DavidMChan commented 1 year ago

All of the pre-built binaries are linked with MKL, however the code itself supports OpenBLAS and ATLAS. You should be able to build it from source following the instructions: https://github.com/CannyLab/tsne-cuda/wiki/Installation

You may also need to make modifications for the 4090/CUDA 12, given that it's not officially supported (we don't have a 4090 for testing). The if statement here will need to be adapted to add the compute architecture compute_89 and sm_89 for the 4090, and the options here will need to be adjusted for performance (the native setting will be fine, but will likely not make use of the device efficiently).

I'm not sure if there are any breaking changes for CUDA 12 (from 11), so you may run into this as well if any parts of the API were deprecated/removed.

silencio94 commented 4 months ago

In my case, I installed an older version of MKL in a virtual environment (because the machine is not mine). Then, I specified the MKL environment path. This solved the issue.

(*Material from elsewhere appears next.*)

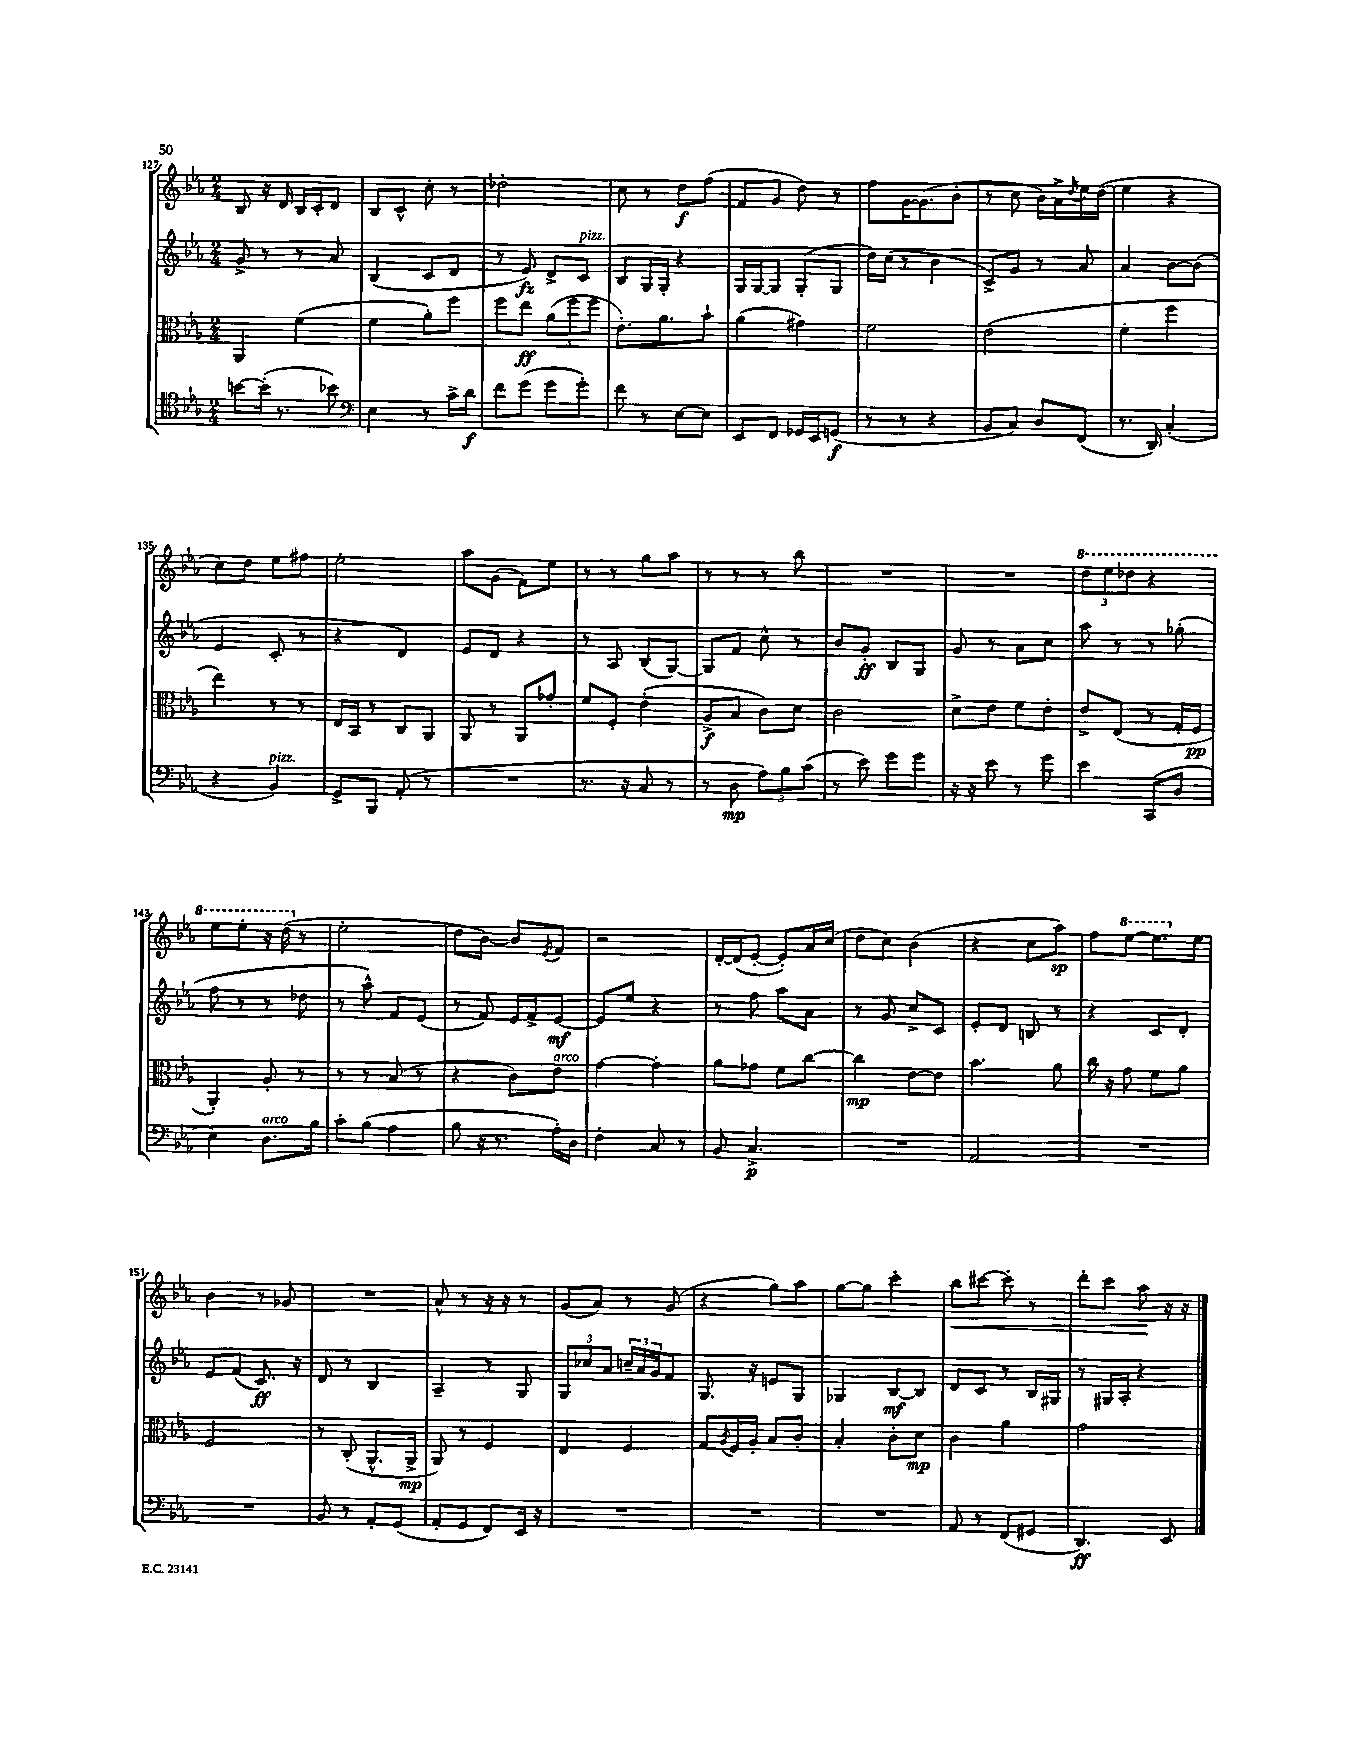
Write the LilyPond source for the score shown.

OS: Ubuntu 22.04.2 LTS tsnecuda installation: pip3 install tsnecuda==3.0.1+cu112 -f https://tsnecuda.isx.ai/tsnecuda_stable.html CUDA: 12.2

pip install mkl==2019.0
export LD_LIBRARY_PATH=/home/myname/miniforge3/envs/myenv/lib/

python tsne.py

In the Jupyter Notebook, specifying environment variables in a notebook cell can cause the same issue to reoccur. If you want to use plotting packages to interactively view results in the Jupyter environment, additional steps might be necessary (it might not be difficult).